Тот самый холостяк с красной смородиной на носу, который выманил у меня пятнадцать марок за то, что порекомендовал мне замечательного доктора, пригласил меня в Луна-парк на свой счет, да еще угощал меня сельтерской водой, и шоколадом, и чем хочешь. Увидав, однако, что мне это не нравится, он сказал: «Для хорошеньких женщин, которым требуется доктор, я – комиссионер, но для осмотра Берлина я не комиссионер, а кавалер и джентльмен!» Ну что ты скажешь про такого недотепу? Уже на обратном пути он обращается ко мне, этот умник, а сам сияет, как солнышко в июне: «Мадам! Если вы не обидитесь, я вам кое-что скажу». «Если что-нибудь умное», – отвечаю я. «Умное ли, не знаю, – он говорит, – но вам это будет очень интересно». «Если интересно, – отвечаю, – почему нет?» Тогда он говорит: «Но с условием, мадам, что вы мне потом скажете ваше мнение». «Почему не сказать?» – отвечаю я. «Нет, я имею в виду, – говорит он, – что вы скажете мне откровенно, не скрывая». «Зачем же мне скрывать?» – говорю я. «Нет, – продолжает он, – если вам не понравится то, что я скажу, то вы мне так и скажете, что вам это не нравится». «Говорите, – отвечаю я, – чего вы тянете?» Тогда он останавливается и говорит: «Выслушайте же, мадам, дело вот в чем. Поверите ли вы мне? Может быть, поверите, а может быть, и нет. Хотя я не знаю, почему бы вам мне не поверить. Я человек откровенный, у меня что на уме, то на языке. Я не люблю полуслов. У меня раз, два, три – и готово. Должен вам сказать, мадам, что я такой человек: если есть у меня что-нибудь, я тут же выкладываю. Долго держать про себя я не умею.
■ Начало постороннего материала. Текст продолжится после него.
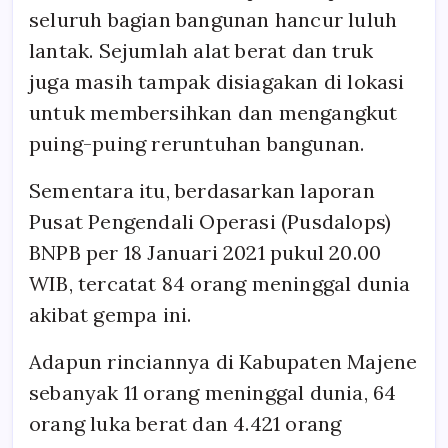
seluruh bagian bangunan hancur luluh
lantak. Sejumlah alat berat dan truk
juga masih tampak disiagakan di lokasi
untuk membersihkan dan mengangkut
puing-puing reruntuhan bangunan.
Sementara itu, berdasarkan laporan
Pusat Pengendali Operasi (Pusdalops)
BNPB per 18 Januari 2021 pukul 20.00
WIB, tercatat 84 orang meninggal dunia
akibat gempa ini.
Adapun rinciannya di Kabupaten Majene
sebanyak 11 orang meninggal dunia, 64
orang luka berat dan 4.421 orang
Я уже давно хотел вам сказать, что вы мне понравились с первой минуты, когда я вас увидел. Что вы на это скажете?» Что мне, отвечаю, сказать? Ваше счастье, что мы в Берлине, на Фридрихштрассе, не то я бы вам показала, что значит быть нахалом! На этом наш разговор окончился. Я осталась без кавалера и вынуждена всюду ходить одна. Однако не беда: Берлин – не темный лес, а немцы такие люди, что не ленятся, останавливаются, выслушивают и показывают вам все, что у них спрашивают. Больше того, если спросишь такое, чего они не знают, то прямо-таки видишь, что люди вне себя. Немец немцем остается.

Вот я тебе описала все, как обещала. Дай мне Бог приехать благополучно в Мариенбад, тогда сообщу тебе больше новостей. Пока будь здоров и напиши мне в Мариенбад, что слышно у нас в Варшаве? Как поживает Эстер Сорокер? Родила она или еще нет? А если да, то кого – мальчика или девочку? Хорош муж! Я имею в виду Хаима Сорокера. Оставить жену на сносях, а самому уехать в Мариенбад! Ради чего? Он, видите ли, хочет «сбавить», потерять живот… Была бы я его женой, он бы уже обратно на Налевки не приехал! Пусть оставался бы в Мариенбаде навсегда. Уж он бы у меня «сбавил» не только вес и потерял бы не только живот. Говори что хочешь, он твой друг, но так не поступают. У меня сердце разрывалось, когда я пришла к ней попрощаться. Она не из тех, что жалуются, но, видно, такое счастье суждено им, обеим сестрам – и Эстер, и Ханце. Ханця, говорят, еще больше мучается со своим Меером. Мне говорили здесь, в Берлине, что Меер Марьямчик тоже в Мариенбаде. И Броня Лойферман, и Лейця Бройхштул, и Ямайчиха со своими дочерьми тоже в Мариенбаде! Все Налевки в Мариенбаде. Не сглазить бы! Надеюсь получить от тебя письма в Мариенбаде, только не забудь написать обо всем, что творится дома. Не полагайся целиком на Шеве-Рохл. Просматривай каждый день, что она приносит с базара, взвешивай мясо и, ради бога, не бери ничего в кредит, потому что лавочники, даже самые честные, имеют привычку приписывать. А если явится к тебе модистка Лея с претензиями, что я ей недоплатила за работу, и захочет положиться на твою справедливость, не отвечай ей. Она стращала судом – пусть идет в суд! И не забудь, ради бога, выслать мне деньги в Мариенбад. Я сообщу тебе мой адрес сейчас же, как только приеду. Дал бы уж Бог приехать благополучно.